Goal of the exercise: Could all of the entries be written out exactly, with any pictures omitted?

[Data records]
--- START ---

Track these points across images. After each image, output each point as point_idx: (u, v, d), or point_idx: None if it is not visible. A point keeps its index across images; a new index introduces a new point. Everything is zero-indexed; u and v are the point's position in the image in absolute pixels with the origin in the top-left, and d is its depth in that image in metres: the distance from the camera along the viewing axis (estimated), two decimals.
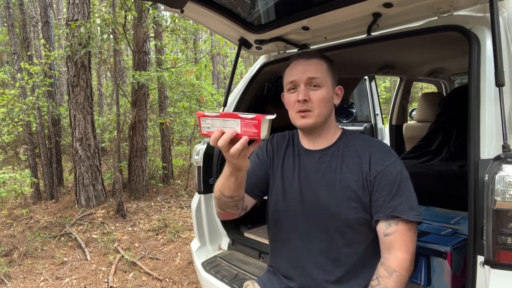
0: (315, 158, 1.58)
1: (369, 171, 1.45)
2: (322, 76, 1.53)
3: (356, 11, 2.02)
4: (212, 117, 1.22)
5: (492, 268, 1.33)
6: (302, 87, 1.51)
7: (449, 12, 1.81)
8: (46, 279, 4.08)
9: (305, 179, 1.58)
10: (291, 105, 1.56)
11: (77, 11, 6.18)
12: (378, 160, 1.46)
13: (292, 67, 1.59)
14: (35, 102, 6.93)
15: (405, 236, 1.38)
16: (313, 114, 1.50)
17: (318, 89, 1.51)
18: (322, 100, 1.51)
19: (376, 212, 1.42)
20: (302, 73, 1.53)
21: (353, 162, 1.50)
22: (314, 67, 1.54)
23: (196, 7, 2.29)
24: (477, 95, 1.54)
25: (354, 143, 1.55)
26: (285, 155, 1.68)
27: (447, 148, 3.15)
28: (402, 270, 1.35)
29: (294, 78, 1.55)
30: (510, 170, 1.29)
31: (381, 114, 5.25)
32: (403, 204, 1.38)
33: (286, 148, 1.70)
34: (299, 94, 1.51)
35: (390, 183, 1.42)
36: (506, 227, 1.29)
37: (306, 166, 1.60)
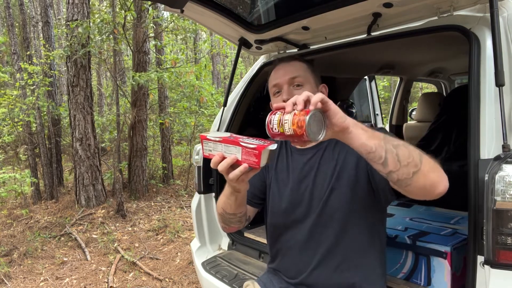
0: (308, 155, 1.61)
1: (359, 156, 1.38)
2: (304, 75, 1.58)
3: (356, 11, 2.02)
4: (214, 141, 1.24)
5: (492, 268, 1.34)
6: (285, 88, 1.57)
7: (449, 12, 1.81)
8: (46, 279, 4.09)
9: (299, 178, 1.59)
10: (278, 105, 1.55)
11: (76, 11, 6.18)
12: None
13: (274, 72, 1.65)
14: (35, 102, 6.93)
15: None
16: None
17: (301, 88, 1.56)
18: None
19: (382, 194, 1.39)
20: (284, 75, 1.58)
21: (345, 148, 1.49)
22: (294, 67, 1.60)
23: (196, 7, 2.29)
24: (477, 95, 1.54)
25: None
26: (278, 158, 1.71)
27: (447, 148, 3.15)
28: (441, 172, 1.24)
29: (277, 81, 1.61)
30: (510, 170, 1.29)
31: (381, 114, 5.25)
32: None
33: (279, 151, 1.72)
34: (283, 94, 1.57)
35: None
36: (506, 227, 1.30)
37: (299, 164, 1.62)
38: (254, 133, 1.40)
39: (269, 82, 1.67)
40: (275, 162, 1.70)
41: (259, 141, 1.16)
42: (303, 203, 1.56)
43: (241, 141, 1.17)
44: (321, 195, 1.51)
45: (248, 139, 1.18)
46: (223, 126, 2.85)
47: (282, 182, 1.65)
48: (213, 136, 1.24)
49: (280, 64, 1.64)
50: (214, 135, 1.24)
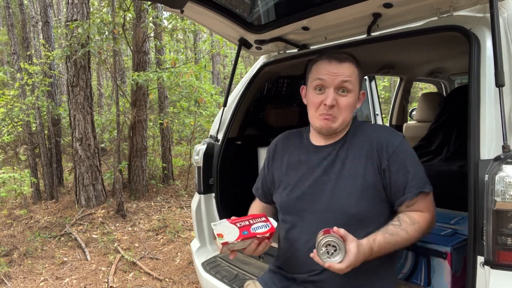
0: (323, 153, 1.59)
1: (379, 156, 1.48)
2: (353, 81, 1.51)
3: (356, 11, 2.03)
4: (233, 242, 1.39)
5: (492, 268, 1.33)
6: (331, 92, 1.49)
7: (449, 12, 1.81)
8: (46, 279, 4.08)
9: (312, 174, 1.58)
10: (314, 105, 1.54)
11: (76, 11, 6.18)
12: (387, 143, 1.49)
13: (322, 66, 1.53)
14: (34, 102, 6.93)
15: (426, 203, 1.47)
16: (337, 120, 1.51)
17: (347, 95, 1.50)
18: (349, 107, 1.51)
19: (400, 194, 1.46)
20: (335, 76, 1.49)
21: (360, 151, 1.52)
22: (347, 71, 1.51)
23: (196, 7, 2.29)
24: (477, 96, 1.54)
25: (360, 132, 1.57)
26: (291, 154, 1.69)
27: (447, 148, 3.15)
28: (424, 224, 1.44)
29: (324, 79, 1.51)
30: (510, 171, 1.29)
31: (381, 114, 5.25)
32: (421, 180, 1.46)
33: (294, 146, 1.71)
34: (327, 98, 1.49)
35: (404, 164, 1.46)
36: (506, 227, 1.29)
37: (313, 161, 1.60)
38: (254, 133, 1.42)
39: (313, 73, 1.57)
40: (287, 158, 1.70)
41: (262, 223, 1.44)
42: (315, 201, 1.55)
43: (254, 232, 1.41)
44: (335, 194, 1.51)
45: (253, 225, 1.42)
46: (223, 127, 2.85)
47: (293, 178, 1.63)
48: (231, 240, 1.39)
49: (333, 60, 1.52)
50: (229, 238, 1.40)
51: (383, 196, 1.49)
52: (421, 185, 1.45)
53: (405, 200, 1.46)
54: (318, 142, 1.63)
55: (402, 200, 1.46)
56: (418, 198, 1.45)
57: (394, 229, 1.40)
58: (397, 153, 1.47)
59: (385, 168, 1.46)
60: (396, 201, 1.48)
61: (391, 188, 1.47)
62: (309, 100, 1.58)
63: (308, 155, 1.63)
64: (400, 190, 1.46)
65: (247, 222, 1.43)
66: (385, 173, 1.46)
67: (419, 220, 1.44)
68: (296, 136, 1.75)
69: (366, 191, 1.47)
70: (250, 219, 1.44)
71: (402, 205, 1.47)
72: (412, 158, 1.49)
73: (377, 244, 1.36)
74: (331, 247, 1.28)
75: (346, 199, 1.48)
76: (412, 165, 1.47)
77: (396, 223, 1.43)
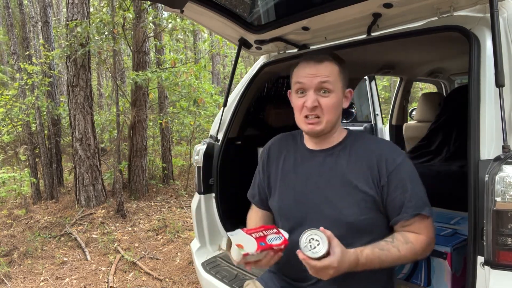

--- END ---

Answer:
Track these points across images. After each image, output each point as point_idx: (u, v, d), or point_idx: None if it is not visible. A point keeps its index across images; a new index introduces a new point. Everything is zero-indexed; u and v are the point's position in the image in absolute pixels with the origin in the top-left, and d is its depth in that image in metres: the distance from the camera along the viewing axis (estimated), two decimals.
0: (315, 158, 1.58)
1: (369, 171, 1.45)
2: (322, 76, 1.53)
3: (356, 11, 2.02)
4: (212, 117, 1.22)
5: (492, 268, 1.33)
6: (302, 87, 1.51)
7: (449, 12, 1.81)
8: (46, 279, 4.08)
9: (305, 179, 1.58)
10: (291, 105, 1.56)
11: (77, 11, 6.18)
12: (378, 160, 1.46)
13: (292, 67, 1.59)
14: (35, 102, 6.93)
15: (405, 236, 1.38)
16: (313, 114, 1.50)
17: (318, 89, 1.51)
18: (322, 100, 1.51)
19: (376, 212, 1.42)
20: (302, 73, 1.53)
21: (353, 162, 1.50)
22: (314, 67, 1.54)
23: (196, 7, 2.29)
24: (477, 95, 1.54)
25: (354, 143, 1.55)
26: (285, 155, 1.68)
27: (447, 148, 3.15)
28: (402, 270, 1.35)
29: (294, 78, 1.55)
30: (510, 170, 1.29)
31: (381, 114, 5.25)
32: (403, 204, 1.38)
33: (286, 148, 1.70)
34: (299, 94, 1.51)
35: (390, 183, 1.42)
36: (506, 227, 1.29)
37: (306, 166, 1.60)
0: (308, 155, 1.61)
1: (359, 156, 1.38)
2: (304, 75, 1.58)
3: (356, 11, 2.02)
4: (214, 141, 1.24)
5: (492, 268, 1.34)
6: (285, 88, 1.57)
7: (449, 12, 1.81)
8: (46, 279, 4.09)
9: (299, 178, 1.59)
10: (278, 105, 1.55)
11: (76, 11, 6.18)
12: None
13: (274, 72, 1.65)
14: (35, 102, 6.93)
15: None
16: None
17: (301, 88, 1.56)
18: None
19: (382, 194, 1.39)
20: (284, 75, 1.58)
21: (345, 148, 1.49)
22: (294, 67, 1.60)
23: (196, 7, 2.29)
24: (477, 95, 1.54)
25: None
26: (278, 158, 1.71)
27: (447, 148, 3.15)
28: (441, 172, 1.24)
29: (277, 81, 1.61)
30: (510, 170, 1.29)
31: (381, 114, 5.25)
32: None
33: (279, 151, 1.72)
34: (283, 94, 1.57)
35: None
36: (506, 227, 1.30)
37: (299, 164, 1.62)
38: (254, 133, 1.40)
39: (269, 82, 1.67)
40: (275, 162, 1.70)
41: (259, 141, 1.16)
42: (303, 203, 1.56)
43: (241, 141, 1.17)
44: (321, 195, 1.51)
45: (248, 139, 1.18)
46: (223, 126, 2.85)
47: (282, 182, 1.65)
48: (213, 136, 1.24)
49: (280, 64, 1.64)
50: (214, 135, 1.24)
0: (323, 153, 1.59)
1: (379, 156, 1.48)
2: (353, 81, 1.51)
3: (356, 11, 2.03)
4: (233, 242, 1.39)
5: (492, 268, 1.33)
6: (331, 92, 1.49)
7: (449, 12, 1.81)
8: (46, 279, 4.08)
9: (312, 174, 1.58)
10: (314, 105, 1.54)
11: (76, 11, 6.18)
12: (387, 143, 1.49)
13: (322, 66, 1.53)
14: (34, 102, 6.93)
15: (426, 203, 1.47)
16: (337, 120, 1.51)
17: (347, 95, 1.50)
18: (349, 107, 1.51)
19: (400, 194, 1.46)
20: (335, 76, 1.49)
21: (360, 151, 1.52)
22: (347, 71, 1.51)
23: (196, 7, 2.29)
24: (477, 96, 1.54)
25: (360, 132, 1.57)
26: (291, 154, 1.69)
27: (447, 148, 3.15)
28: (424, 224, 1.44)
29: (324, 79, 1.51)
30: (510, 171, 1.29)
31: (381, 114, 5.25)
32: (421, 180, 1.46)
33: (294, 146, 1.71)
34: (327, 98, 1.49)
35: (404, 164, 1.46)
36: (506, 227, 1.29)
37: (313, 161, 1.60)
38: (254, 133, 1.42)
39: (313, 73, 1.57)
40: (287, 158, 1.70)
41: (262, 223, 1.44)
42: (315, 201, 1.55)
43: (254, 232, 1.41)
44: (335, 194, 1.51)
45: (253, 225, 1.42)
46: (223, 127, 2.85)
47: (293, 178, 1.63)
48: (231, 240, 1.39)
49: (333, 60, 1.52)
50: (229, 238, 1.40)
51: (383, 196, 1.49)
52: (421, 185, 1.45)
53: (405, 200, 1.46)
54: (318, 142, 1.63)
55: (402, 200, 1.46)
56: (418, 198, 1.45)
57: (394, 229, 1.40)
58: (397, 153, 1.47)
59: (385, 168, 1.46)
60: (396, 201, 1.48)
61: (391, 188, 1.47)
62: (309, 100, 1.58)
63: (308, 155, 1.63)
64: (400, 190, 1.46)
65: (247, 222, 1.43)
66: (385, 173, 1.46)
67: (419, 220, 1.44)
68: (296, 136, 1.75)
69: (366, 191, 1.47)
70: (250, 219, 1.44)
71: (402, 205, 1.47)
72: (412, 158, 1.49)
73: (377, 244, 1.36)
74: (331, 247, 1.28)
75: (346, 199, 1.48)
76: (412, 165, 1.47)
77: (396, 223, 1.43)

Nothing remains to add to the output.